Exercise tasks:
(a) Please write out, from the excerpt on climate policy, the part that opens with the words containing "Similar sentiments are" and closes with "for a fight.".
(b) According to the excerpt on climate policy, who is the president and chief executive of Clean Water Action?

Excerpt:
┄┄┄┄┄┄

In an open letter to President-elect Trump published late Thursday, Senator Sheldon Whitehouse, a Democrat from Rhode Island and a staunch advocate for action on climate change, urged Trump to consider his legacy, listen to sound advice, and recall that he, too, once advocated for action on climate:

I am gravely concerned about climate change. You campaigned as blissfully unconcerned. As President, you will hear from our military and all our national labs and from NASA (the folks who put a rover on Mars and may know a little bit about real science) how deadly serious this is. Listen to them. There is a grown-up world of people beyond the creepy alt-right and the fossil fuel industry who actually know what they are talking about. You may go to any major university and confirm what they will tell you. You have responsibilities as President. Remember the full-page ad you signed in the New York Times in 2009 calling for strong climate action. “We support your effort,” your ad said to the Obama administration, “to ensure meaningful and effective measures to control climate change, an immediate challenge facing the United States and the world today. Please don’t postpone the earth. If we fail to act now, it is scientifically irrefutable that there will be catastrophic and irreversible consequences for humanity and our planet.” The signatories did not include just you, but your children, Donald, Jr., Eric, and Ivanka. Their future and their reputations are in your hands too.

Similar sentiments are percolating across the environmental advocacy communities, many of them deeply worried about rollbacks of regulations that protect clean air and water — and they are girding for a fight.

President-elect Trump has, at times, vowed to eliminate the Environmental Protection Agency — and he’s now assembling a team that just might try. Would it work?

Visual: iStock.com

“Water and public health are not partisan issues – Americans won’t stand for a President who attacks landmark laws like the Clean Water and Clean Air Acts,” said Bob Wendelgass, the president and chief executive of Clean Water Action, a Washington D.C.-based advocacy group, in a statement released Wednesday. “Over the next few months we will mobilize our members from across the nation, and the public, to be ready to push back on the Trump administration’s attempts to weaken protections for our water, climate, and communities.”

That sort of galvanizing rhetoric is one reason why Hoffman believes an aggressive, Burfordesque assault on the E.P.A. will be difficult to pull off, even for a fully empowered Trump. “I don’t think he can do a hard U-turn with the E.P.A.”

┄┄┄┄┄┄

Data section:
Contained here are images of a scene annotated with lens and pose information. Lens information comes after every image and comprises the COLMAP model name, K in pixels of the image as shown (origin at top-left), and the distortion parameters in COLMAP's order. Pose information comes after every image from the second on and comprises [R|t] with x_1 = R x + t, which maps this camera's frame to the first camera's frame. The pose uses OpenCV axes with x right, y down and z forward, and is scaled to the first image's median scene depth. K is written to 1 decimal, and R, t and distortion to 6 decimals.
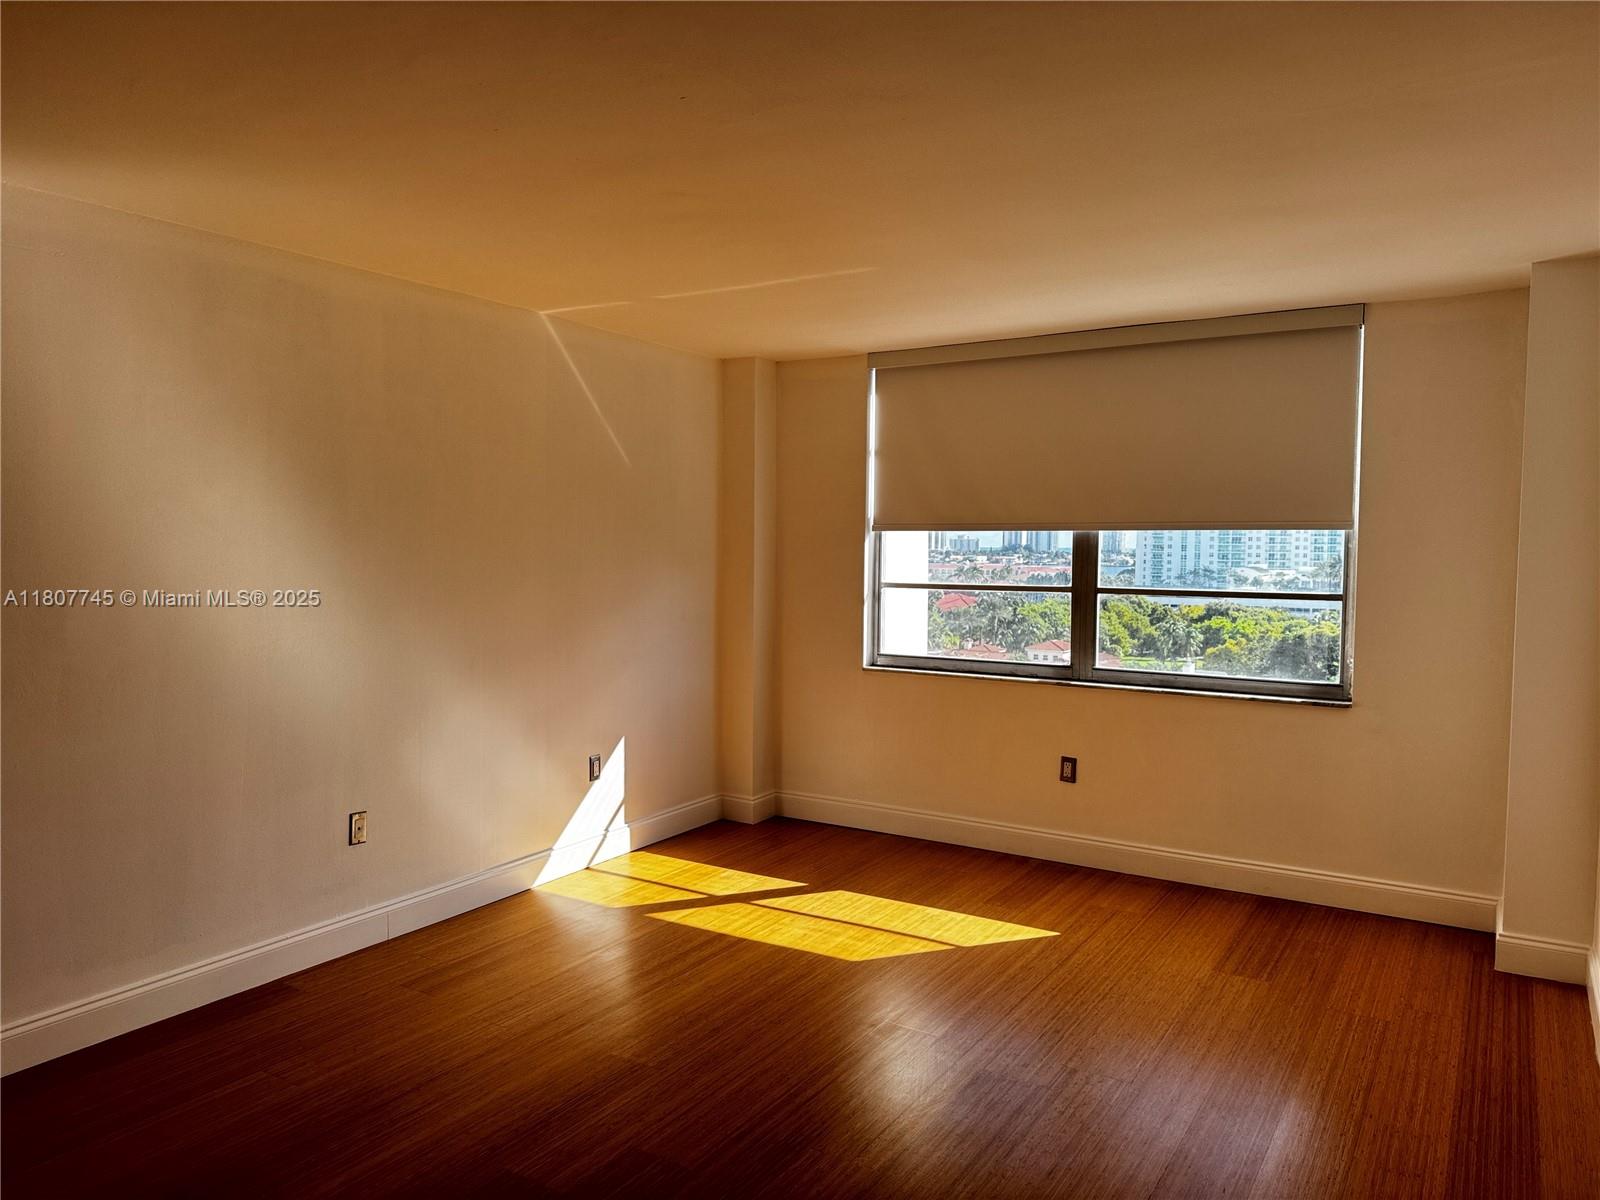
lens RADIAL K [[1115.8, 0, 809.7], [0, 1115.8, 601.0], [0, 0, 1]] dist [0.003748, -0.045573]
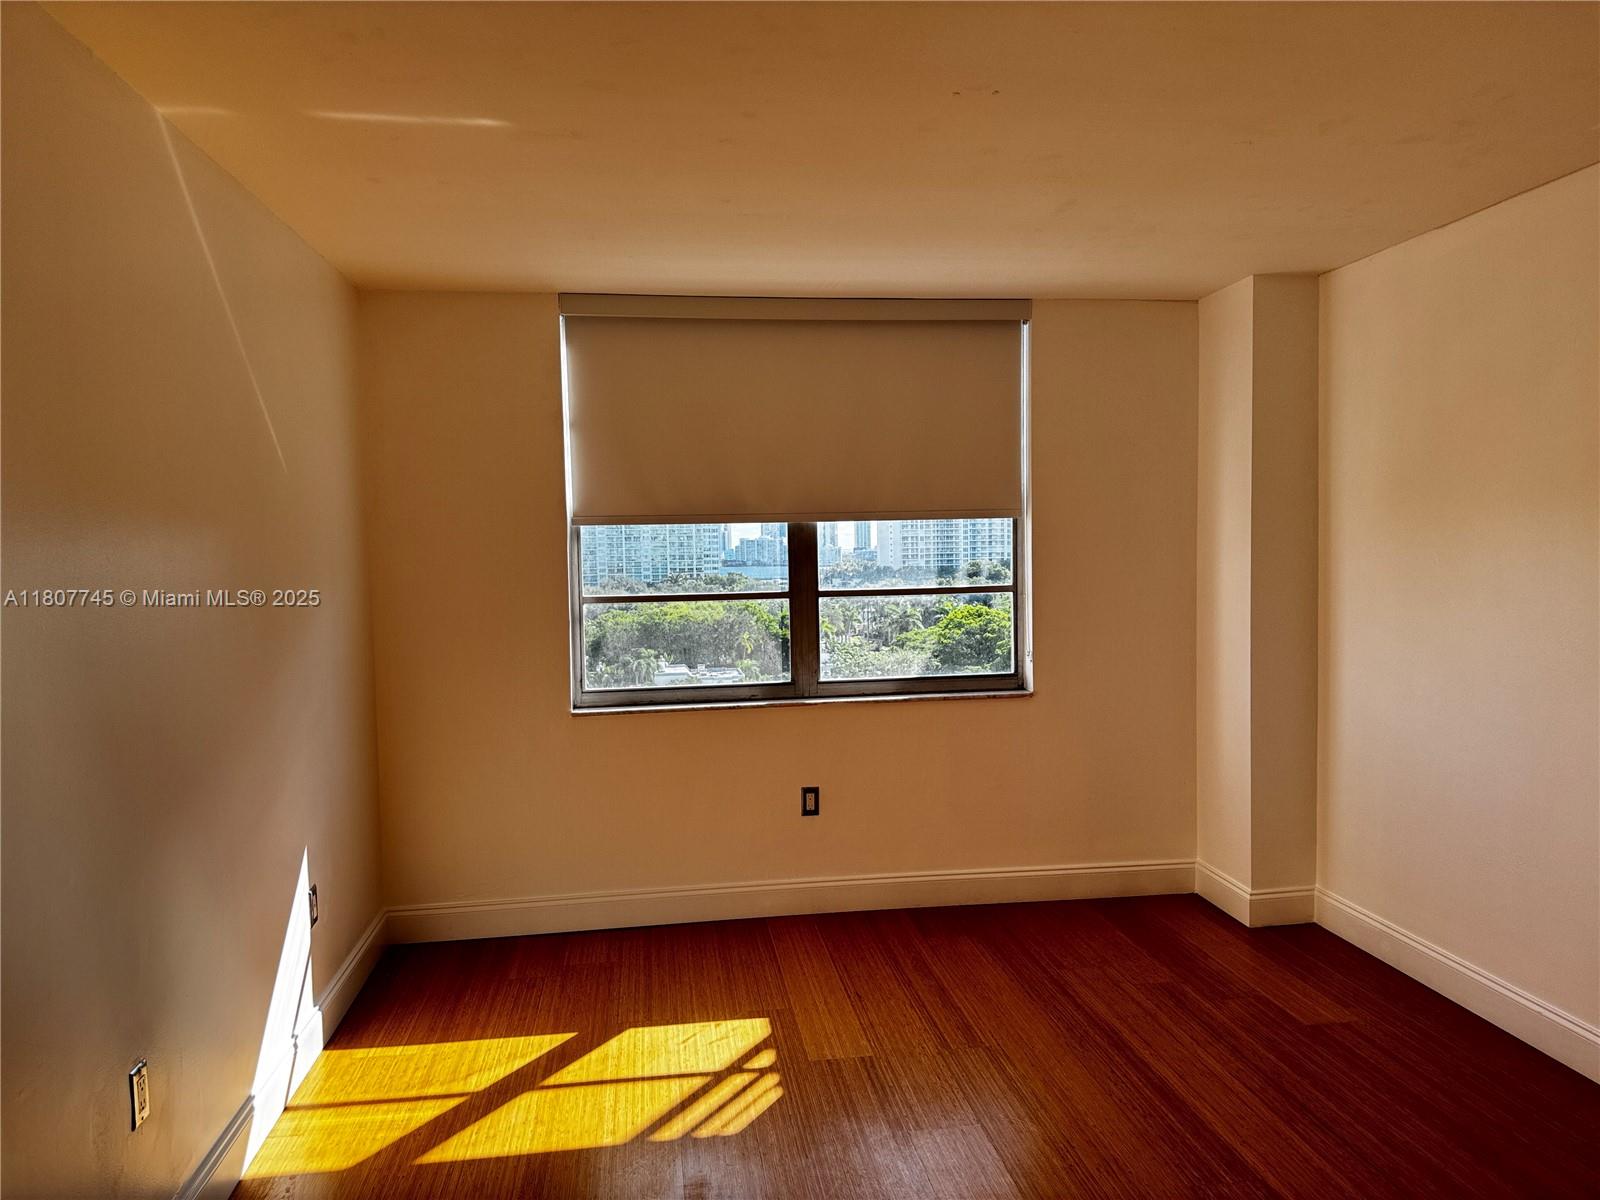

┄┄┄┄┄┄

Set of answers:
(a)
Similar sentiments are percolating across the environmental advocacy communities, many of them deeply worried about rollbacks of regulations that protect clean air and water — and they are girding for a fight.

(b) Bob Wendelgass